İzmir’in altyapı sorunları da olduğunu hatırlatan Tugay, “Bütün şehirlerin aslında altyapı sorunu var. Büyük şehirlerde böyle 4,5 milyonluk bir şehirde altyapı sorunu olmaması mümkün değil. Sürekli ve devamlı bir altyapı çalışmasının yürümesi lazım. Bir yenileme gerekiyor, beraberinde kapasite artırımı gerekiyor. Bununla ilgili zaten şu andaki büyükşehir belediyemiz epey çalışma yaptı, mesafe yaptı, onların bıraktığı yerden mümkünse biraz daha hızlandırarak, nerede arıtma eksikse, nerede kanal kapasitesinin artırılması gerekiyorsa bununla ilgili çalışma da yapılacak. Yağmur yağıyor hava kötü oluyor, deniz yükseliyor, Alsancak’ta ya da Karşıyaka yelken kulübünün orada deniz taşıyor ve şehri su basıyor. Bununla ilgili yapılacak şey belli. 6 ay gibi bir sürede yapılacak, ondan sonra asla böyle bir problem olmayacak. Bir zamanlar Mavişehir’de bu problem yaşanıyordu, yapılan kıyı seti, ki bunda benim de katkım vardır, orada yaşanan ilk baskında anladım ki deniz durdurulamıyor, deniz yükseliyor ve Mavişehir’in zemini daha aşağıda olduğu için bu baskının önlenmesinin tek yolu denizin önüne set yapılması. Onun gibi düşünüp bir sefer yapıldığında bir daha bu sorun yaşanmayacak” dedi.
25 bin yeni konut
İzmir’in toplu konut ve kentsel dönüşüm konusunda çok başarılı bir geçmişi ve kültürü olduğunu ifade eden Tugay, şöyle konuştu: “Bu dönemde bizim tekrar o eski kararlılıkla benzer projeleri hayata geçirmememiz için hiçbir neden yok. Ege Koop Başkanı Hüseyin bey ile konuşurken sağ olsun o da söylemişti; bu dönem en az 25 bin yeni sosyal konutu belediye işbirliği ile yapmamamız, insanlara makul fiyatlarla bu konutları sunmamamız için hiçbir neden yok. Beraberinde bazı bölgelerde alacağımız revizyon plan kararlarıyla kentsel dönüşümün önünü açmamak, hızlandırmamak için yine elimizi, kolumuzu tutan hiçbir şey yok. Bunlar da yapılır. İzmir’in kendi kentsel dönüşüm, toplu konut kültürü çerçevesinde herhangi birine rant sağlamadan, yandaşlara özel fırsatlar sunmadan, sadece ve sadece halkın çıkarını düşündüğümüz modellerle, belediye de her anlamda üzerine düşeni yaparak uygun fiyatla alan sağlayacak, altyapısını, ulaşımını sağlayacak. Daha önce İzmir’in belediyelerinin defalarca yaptığı gibi bu dönemde de insanlarımıza yeni konutlar yapabiliriz, kentsel dönüşüm konusunda da üzerimize düşeni yapabiliriz. Bunlar zannediyorum biraz fikir vermiştir.”

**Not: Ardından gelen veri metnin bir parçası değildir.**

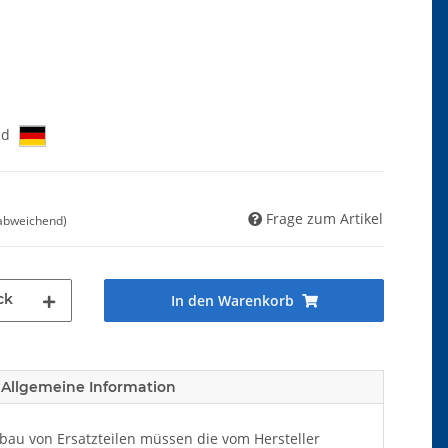
nd
Frage zum Artikel
 abweichend)
ck
In den Warenkorb
Allgemeine Information
au von Ersatzteilen müssen die vom Hersteller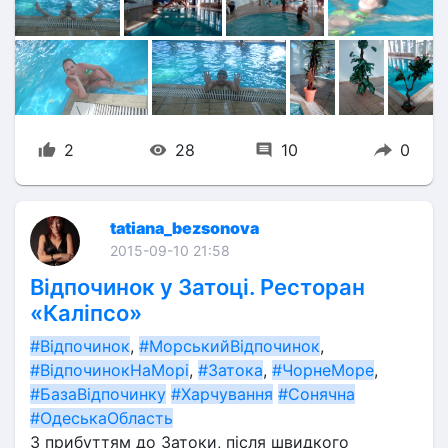
2
28
10
0
tatiana_bezsonova
2015-09-10 21:58
Відпочинок у Затоці. Ресторан
«Каліпсо»
#Відпочинок
, 
#МорськийВідпочинок
, 
#ВідпочинокНаМорі
, 
#Затока
, 
#ЧорнеМоре
, 
#БазаВідпочинку
#Харчування
#Сонячна
#ОдеськаОбласть
З прибуттям до Затоки, після швидкого 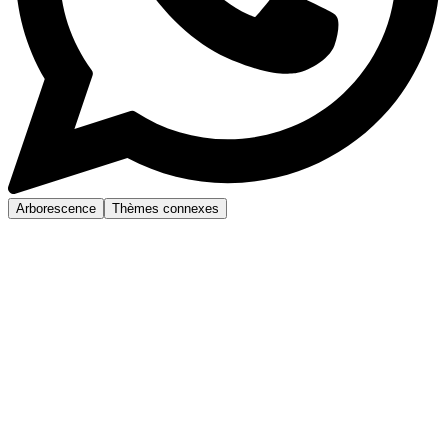
Arborescence
Thèmes connexes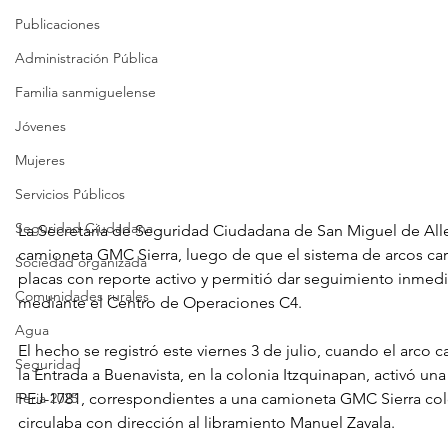
Publicaciones
Administración Pública
Familia sanmiguelense
Jóvenes
Mujeres
Servicios Públicos
Seguridad Ciudadana
La Secretaría de Seguridad Ciudadana de San Miguel de All
camioneta GMC Sierra, luego de que el sistema de arcos car
Sociedad organizada
placas con reporte activo y permitió dar seguimiento inmedi
Comunidades rurales
mediante el Centro de Operaciones C4.
Agua
El hecho se registró este viernes 3 de julio, cuando el arco 
Seguridad
la Entrada a Buenavista, en la colonia Itzquinapan, activó una 
PEJ-1781, correspondientes a una camioneta GMC Sierra col
Feria 2025
circulaba con dirección al libramiento Manuel Zavala.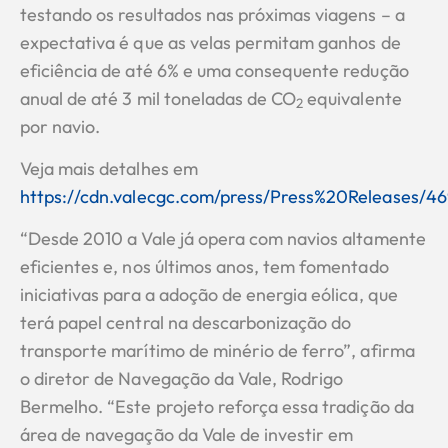
testando os resultados nas próximas viagens – a
expectativa é que as velas permitam ganhos de
eficiência de até 6% e uma consequente redução
anual de até 3 mil toneladas de CO
equivalente
​2
por navio.
Veja mais detalhes em
https://cdn.valecgc.com/press/Press%20Releases/
“Desde 2010 a Vale já opera com navios altamente
eficientes e, nos últimos anos, tem fomentado
iniciativas para a adoção de energia eólica, que
terá papel central na descarbonização do
transporte marítimo de minério de ferro”, afirma
o diretor de Navegação da Vale, Rodrigo
Bermelho. “Este projeto reforça essa tradição da
área de navegação da Vale de investir em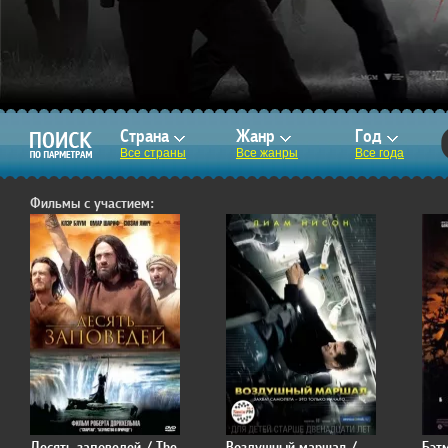
Страна
Жанр
Год
Все страны
Все жанры
Все года
Фильмы с участием:
Десять заповедей / The
Воздушный маршал /
Бэт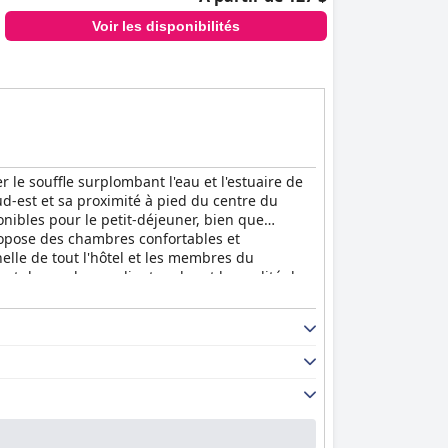
Voir les disponibilités
 le souffle surplombant l'eau et l'estuaire de
ud-est et sa proximité à pied du centre du
onibles pour le petit-déjeuner, bien que
propose des chambres confortables et
elle de tout l'hôtel et les membres du
és et de nombreux clients saluent la qualité des
es, la plupart conviennent que la literie est
xpérience fantastique pour une pause de détente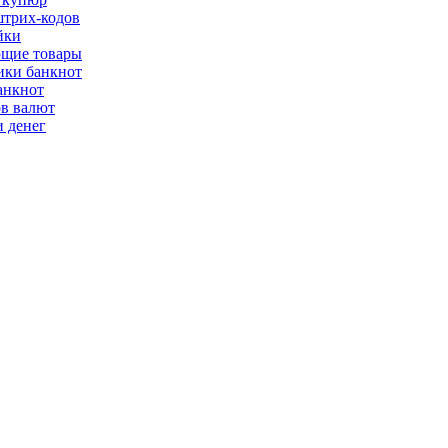
трих-кодов
йки
щие товары
ки банкнот
анкнот
ов валют
 денег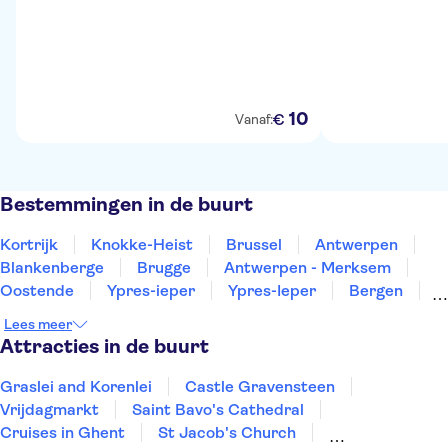
10
€
Vanaf:
Bestemmingen in de buurt
Kortrijk
Knokke-Heist
Brussel
Antwerpen
Blankenberge
Brugge
Antwerpen - Merksem
Oostende
Ypres-ieper
Ypres-Ieper
Bergen
Leuven
Turnhout
Namur
Hasselt
Lees meer
Attracties in de buurt
Graslei and Korenlei
Castle Gravensteen
Vrijdagmarkt
Saint Bavo's Cathedral
Cruises in Ghent
St Jacob's Church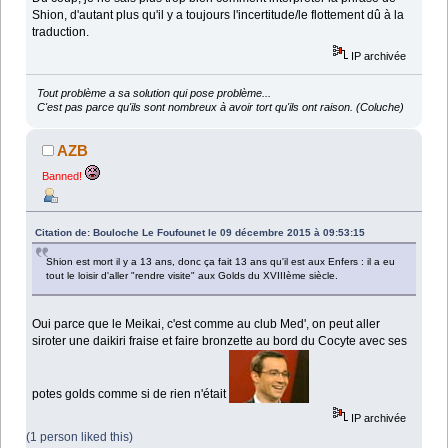
Shion, d'autant plus qu'il y a toujours l'incertitude/le flottement dû à la
traduction.
IP archivée
Tout problème a sa solution qui pose problème...
C'est pas parce qu'ils sont nombreux à avoir tort qu'ils ont raison. (Coluche)
AZB
Banned!
Citation de: Bouloche Le Foufounet le 09 décembre 2015 à 09:53:15
Shion est mort il y a 13 ans, donc ça fait 13 ans qu'il est aux Enfers : il a eu
tout le loisir d'aller "rendre visite" aux Golds du XVIIIème siècle.
Oui parce que le Meikai, c'est comme au club Med', on peut aller
siroter une daikiri fraise et faire bronzette au bord du Cocyte avec ses
potes golds comme si de rien n'était
IP archivée
(1 person liked this)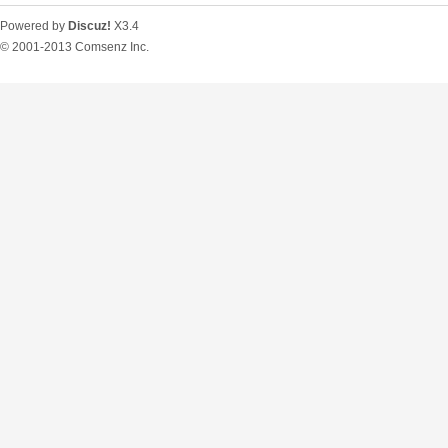
Powered by
Discuz!
X3.4
© 2001-2013
Comsenz Inc.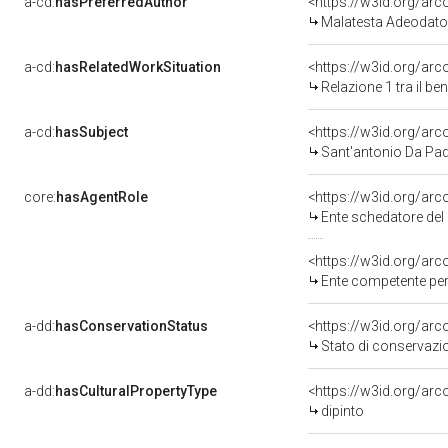
a-cd:
hasPreferredAuthor
<https://w3id.org/a
Malatesta Adeodato
a-cd:
hasRelatedWorkSituation
<https://w3id.org/arc
Relazione 1 tra il b
a-cd:
hasSubject
<https://w3id.org/a
Sant'antonio Da Pa
core:
hasAgentRole
<https://w3id.org/ar
Ente schedatore del 
<https://w3id.org/ar
Ente competente per 
a-dd:
hasConservationStatus
<https://w3id.org/ar
Stato di conservazi
a-dd:
hasCulturalPropertyType
<https://w3id.org/a
dipinto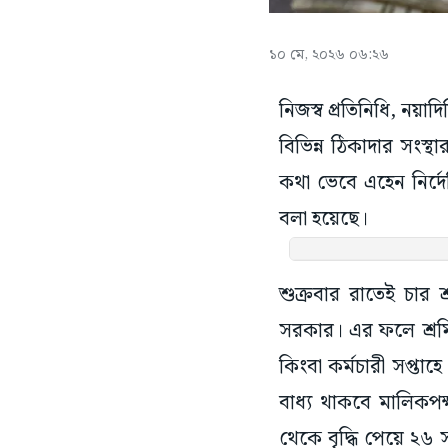
১০ মে, ২০২৬ ০৬:২৬
নিজস্ব প্রতিনিধি, নয়া
বিভিন্ন ঠিকাদার সংস্থা
কথা ভেবে এহেন নির্দেশ
বলা হয়েছে।
শুক্রবার রাতেই চার শ
সরকার। এর ফলে শ্রমিক
কিংবা কর্মচারী সপ্তাহ
বাধ্য থাকবে মালিকপক
থেকে বৃদ্ধি পেয়ে ২৬ 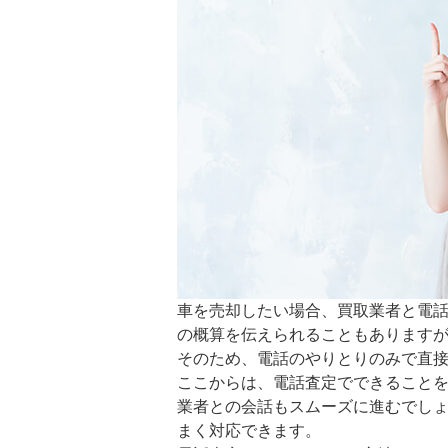
車を売却したい場合、買取業者と電
の概算を伝えられることもあります
そのため、電話のやりとりのみで直
ここからは、電話査定でできること
業者との会話もスムーズに進むでし
まく対応できます。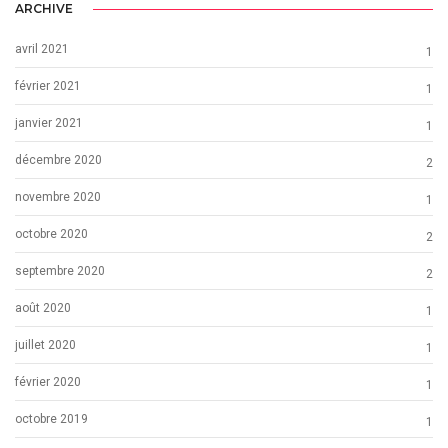
ARCHIVE
avril 2021
1
février 2021
1
janvier 2021
1
décembre 2020
2
novembre 2020
1
octobre 2020
2
septembre 2020
2
août 2020
1
juillet 2020
1
février 2020
1
octobre 2019
1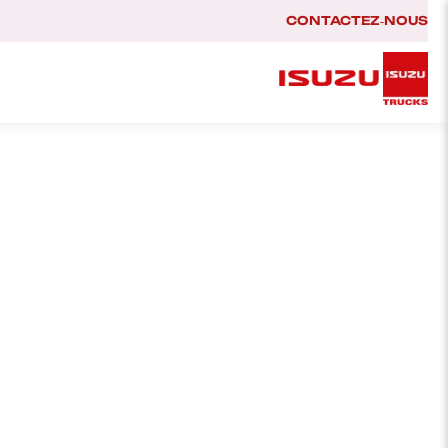
CONTACTEZ‑NOUS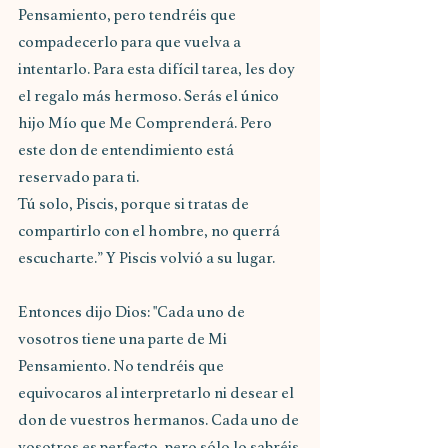
Pensamiento, pero tendréis que 
compadecerlo para que vuelva a 
intentarlo. Para esta difícil tarea, les doy 
el regalo más hermoso. Serás el único 
hijo Mío que Me Comprenderá. Pero 
este don de entendimiento está 
reservado para ti.
Tú solo, Piscis, porque si tratas de 
compartirlo con el hombre, no querrá 
escucharte.” Y Piscis volvió a su lugar.
Entonces dijo Dios: "Cada uno de 
vosotros tiene una parte de Mi 
Pensamiento. No tendréis que 
equivocaros al interpretarlo ni desear el 
don de vuestros hermanos. Cada uno de 
vosotros es perfecto, pero sólo lo sabréis 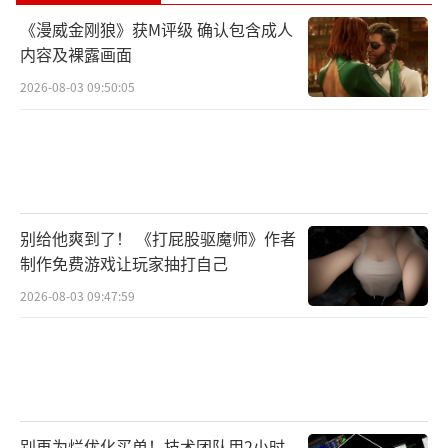
《漫威金刚狼》获M评级 确认包含成人
内容及裸露画面
2026-08-03 09:50:05
别给他爽到了！ 《打屁股驱魔师》作者
制作免费游戏让玩家抽打自己
2026-08-03 09:47:59
别再为烂优化买单！技术团队用2小时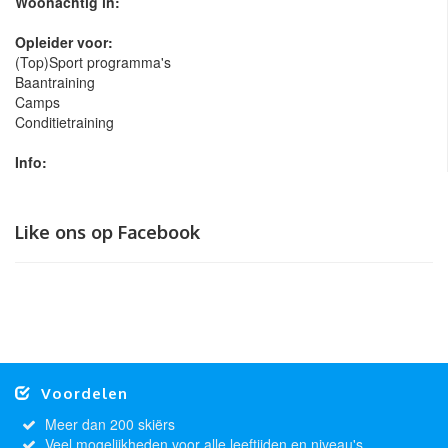
Woonachtig in:
Opleider voor:
(Top)Sport programma's
Baantraining
Camps
Conditietraining
Info:
Like ons op Facebook
Voordelen
Meer dan 200 skiërs
Veel mogelijkheden voor alle leeftijden en niveau's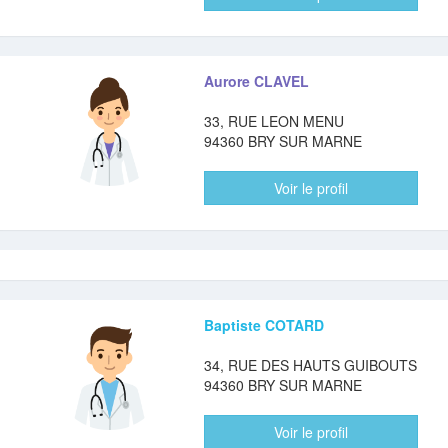
Aurore CLAVEL
33, RUE LEON MENU
94360 BRY SUR MARNE
Voir le profil
Baptiste COTARD
34, RUE DES HAUTS GUIBOUTS
94360 BRY SUR MARNE
Voir le profil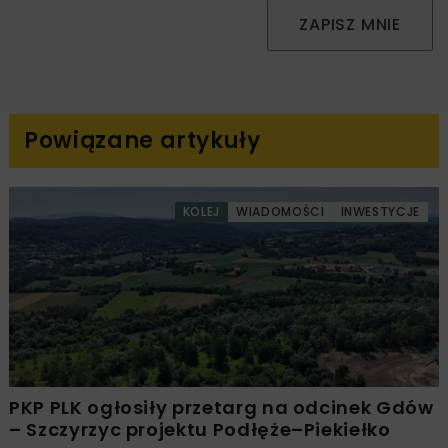
ZAPISZ MNIE
Powiązane artykuły
KOLEJ
WIADOMOŚCI
INWESTYCJE
PKP PLK ogłosiły przetarg na odcinek Gdów
– Szczyrzyc projektu Podłęże–Piekiełko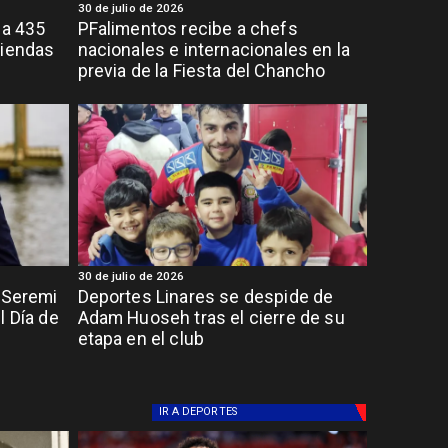
30 de julio de 2026
ja 435
PFalimentos recibe a chefs
viendas
nacionales e internacionales en la
previa de la Fiesta del Chancho
30 de julio de 2026
: Seremi
Deportes Linares se despide de
l Día de
Adam Huoseh tras el cierre de su
etapa en el club
IR A
DEPORTES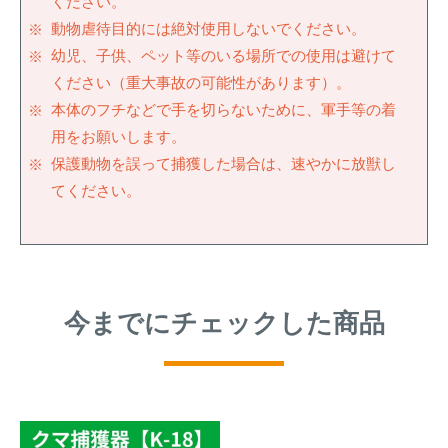
ください。
動物虐待目的には絶対使用しないでください。
幼児、子供、ペット等のいる場所での使用は避けて
ください（重大事故の可能性があります）。
本体のフチなどで手を切らないために、軍手等の着
用をお願いします。
保護動物を誤って捕獲した場合は、速やかに放獣し
てください。
今までにチェックした商品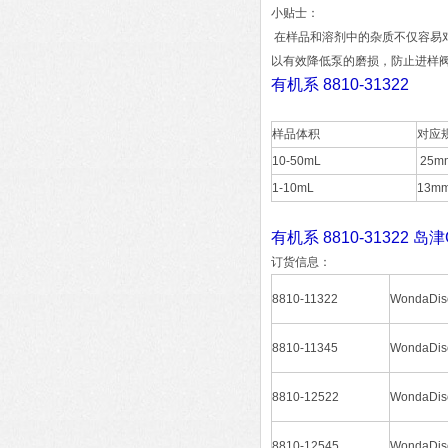
小贴士：
在样品和溶剂中的杂质不仅容易
以有效降低泵的磨损，防止进样
有机系 8810-31322
样品体积
对应
10-50mL
25m
1-10mL
13m
有机系 8810-31322 
订货信息：
8810-11322
WondaD
8810-11345
WondaD
8810-12522
WondaD
8810-12545
WondaD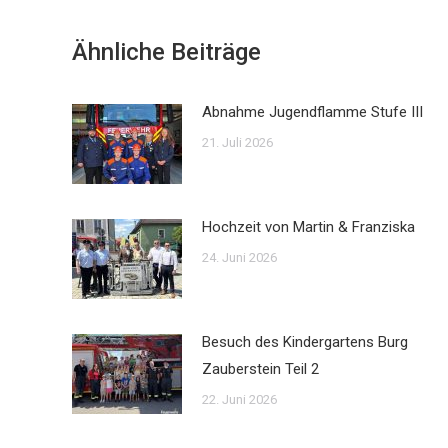
Ähnliche Beiträge
Abnahme Jugendflamme Stufe III
21. Juli 2026
Hochzeit von Martin & Franziska
24. Juni 2026
Besuch des Kindergartens Burg
Zauberstein Teil 2
22. Juni 2026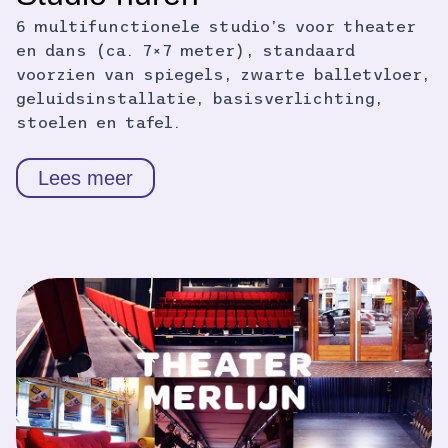
6 multifunctionele studio’s voor theater
en dans (ca. 7×7 meter), standaard
voorzien van spiegels, zwarte balletvloer,
geluidsinstallatie, basisverlichting,
stoelen en tafel.
Lees meer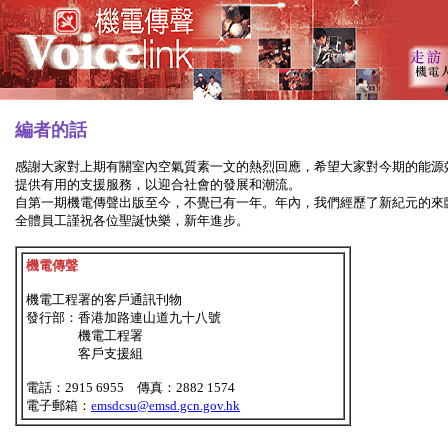
編者的話
感謝大家對上期有關室內空氣質素一文的熱烈回應，希望大家對今期的能源
提供有用的支援服務，以迎合社會的發展和潮流。
自第一期機電傳聲出版至今，不覺已有一年。年內，我們經歷了新紀元的來
全體員工謹祝各位聖誕快樂，新年進步。
機電傳聲
機電工程署的客戶通訊刊物
發行部：香港加路連山道九十八號
機電工程署
客戶支援組
電話：2915 6955 傳真：2882 1574
電子郵箱：
emsdcsu@emsd.gcn.gov.hk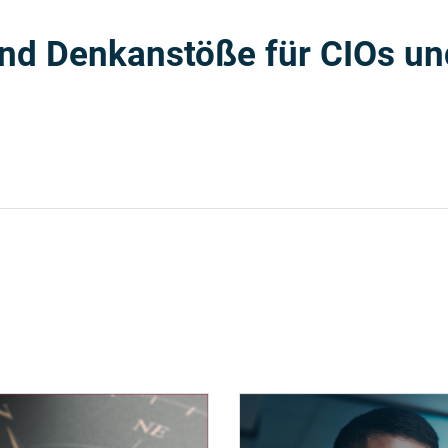
nd Denkanstöße für CIOs und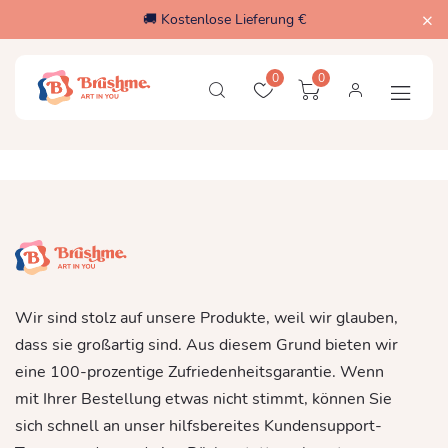
🚚 Kostenlose Lieferung €
0
0
Wir sind stolz auf unsere Produkte, weil wir glauben,
dass sie großartig sind. Aus diesem Grund bieten wir
eine 100-prozentige Zufriedenheitsgarantie. Wenn
mit Ihrer Bestellung etwas nicht stimmt, können Sie
sich schnell an unser hilfsbereites Kundensupport-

“Çöpü, yakma tesisi ile halledeceğiz”
“Harmandalı’na çöp dökmek istemiyoruz” diyen Tugay, “Bütün dünyanın yaptığını yapacağız, bu çöpü yakarak yok edeceğiz. Bir yakma tesisi ile bu çöpü yok edeceğiz. Türkiye’de başarılı örnekleri var, dünyanın uluslararası finans kuruluşları bu konuda bizlere kaynak sağlamaya hazır. Çünkü zaten o yakmayla elde ettiğiniz elektrik aynı zamanda kendi maliyetini karşılıyor. Böyle bir avantajı var. Dolayısıyla çözüm yolu belli. En hızlı şekilde böyle bir tesis kurarak çöp konusunu da halledeceğiz. Bir sürü şeyi burada anlattım. Ama şunu söyleyeyim ben doktorum, ben bilim insanıyım. Ben bilime inanırım. Eğer bize bu işleri bilenler, bilgi, tecrübe sahibi olanlar, bilim insanları yol gösteriyorsa ki bu İzmir’de bu var, Türkiye’de bu var. ya da bilginin olduğu her neresiyse biz oraya gidebiliyorsak, yakında bazı yurtdışı ziyaretleri yapmayı planlıyorum, şimdiden İzmir adına bazı sözler almayı planlıyorum. Bunu yapabilirsek eğer ondan sonra önümüzde çözülmeyecek hiçbir şey yok” açıklamasında bulundu.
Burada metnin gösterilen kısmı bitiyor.